The Russian Internet community's immediate reaction, Novikov recalls, was "surprise, distrust and fear." Public discussion spread offline at industry events, and online at discussion sites like http://www.libertarium.ru and http://www.infoart.ru. More recently, he adds, a trend toward self-organization has emerged, as evidenced by a proliferation of Internet-focused NGO's.

Anatoly Levenchuk, who operates Moscow-based digital freedom site Libertarium.ru and helped organize the Open Letter, says the drafts would "make the homepage of any citizen equivalent to a major National newspaper." The drafts are not laws, he is quick to emphasize, "Laws must be passed through the Duma. This is a Government Act that can be signed by a prime-minister without any discussions at all, but which has no less power than a law." The Open Letter states that Russia's evolving Net infrastructure is better served by self-regulatory industry coalitions than by overly restrictive Federal legislation. The letter also demands a repeal of SORM, states the need for an Electronic Document and Digital Signature law and calls for legislation requiring government entities to disclose information online.

The Internet's inherently decentralized nature conflicts with the Russian government's traditional tendency toward "secrecy and isolation," said Yuri Vdovin, Vice-President of St. Petersburg-based human rights NGO Citizens Watch (http://www.wplus.net/pp/citwatch). "It's physically impossible to establish real control over the Internet, but the adoption of certain normative acts will make it possible for officials to apply repressive measures to 'inconvenient' people and organizations."

The relatively miniscule scale of Internet adoption in Russia makes its proposed "network mass media" status all the more conspicuous during this Russian presidential election year. In 1999, only approximately 1% of all Russians were online, compared with over a third of North Americans. According to Michel Tatu, observer for the European Institute for Media's "Media and Democracy Program" (www.eim.de), during the 1999 election year "the influence of the Internet …on voters was marginal, far behind the role of television, newspapers and radio." But Internet use in Russia is growing exponentially, he notes, "It is doubling every year and one can say that Russia, despite its backwardness in many areas, is… bypassing the phase of the individual, unconnected PC which characterized the development of computers in western countries in the 1980's." Tatu is developing a report for EIM on the role of the Internet in Russia's electoral process, and believes it has proven to be a powerful catalyst for political awareness. "Despite its still-limited audience, the Internet has helped to develop, more than any other media, the interest for political life and civic activism…it can do much to organize democratic forces and promote interactive cooperation in this area, at a national and even international level."

:: Material shown ::
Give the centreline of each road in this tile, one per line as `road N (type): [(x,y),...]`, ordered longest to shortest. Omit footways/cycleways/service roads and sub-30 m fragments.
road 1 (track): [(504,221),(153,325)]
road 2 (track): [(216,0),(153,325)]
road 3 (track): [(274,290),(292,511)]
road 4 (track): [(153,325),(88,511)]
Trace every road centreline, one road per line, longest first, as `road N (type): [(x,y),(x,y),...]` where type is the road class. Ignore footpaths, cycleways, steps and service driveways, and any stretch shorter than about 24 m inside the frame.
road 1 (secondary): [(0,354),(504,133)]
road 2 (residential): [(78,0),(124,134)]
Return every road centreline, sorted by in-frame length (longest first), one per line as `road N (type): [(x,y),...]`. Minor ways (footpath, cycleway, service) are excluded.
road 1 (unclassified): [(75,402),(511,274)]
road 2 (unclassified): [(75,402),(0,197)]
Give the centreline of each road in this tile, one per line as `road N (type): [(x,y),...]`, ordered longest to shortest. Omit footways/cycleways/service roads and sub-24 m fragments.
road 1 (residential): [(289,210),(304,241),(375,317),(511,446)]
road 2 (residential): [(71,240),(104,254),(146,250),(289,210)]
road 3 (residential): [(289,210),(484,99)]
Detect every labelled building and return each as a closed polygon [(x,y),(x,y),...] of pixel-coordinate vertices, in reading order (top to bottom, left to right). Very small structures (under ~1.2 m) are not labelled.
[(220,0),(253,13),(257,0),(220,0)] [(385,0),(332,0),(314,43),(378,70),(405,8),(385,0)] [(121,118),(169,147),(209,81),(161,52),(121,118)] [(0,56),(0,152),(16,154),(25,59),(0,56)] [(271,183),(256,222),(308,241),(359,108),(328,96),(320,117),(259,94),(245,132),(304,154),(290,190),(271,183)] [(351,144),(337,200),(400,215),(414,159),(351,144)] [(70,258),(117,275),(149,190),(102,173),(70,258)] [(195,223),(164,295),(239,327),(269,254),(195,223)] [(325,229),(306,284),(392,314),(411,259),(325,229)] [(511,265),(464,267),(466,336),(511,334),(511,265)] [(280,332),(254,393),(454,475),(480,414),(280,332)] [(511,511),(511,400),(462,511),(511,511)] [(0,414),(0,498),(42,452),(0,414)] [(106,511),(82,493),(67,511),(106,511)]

:: Given task 1 ::
Transcribe the passage on Russian Internet regulation from "Anatoly Levenchuk, who" to "disclose information online.".
:: Given task 2 ::
In the passage on Russian Internet regulation, roughly what share of Russians were online in 1999?
The rows play no role in this work.

:: Exercise output 1 ::
Anatoly Levenchuk, who operates Moscow-based digital freedom site Libertarium.ru and helped organize the Open Letter, says the drafts would "make the homepage of any citizen equivalent to a major National newspaper." The drafts are not laws, he is quick to emphasize, "Laws must be passed through the Duma. This is a Government Act that can be signed by a prime-minister without any discussions at all, but which has no less power than a law." The Open Letter states that Russia's evolving Net infrastructure is better served by self-regulatory industry coalitions than by overly restrictive Federal legislation. The letter also demands a repeal of SORM, states the need for an Electronic Document and Digital Signature law and calls for legislation requiring government entities to disclose information online.

:: Exercise output 2 ::
Approximately 1%.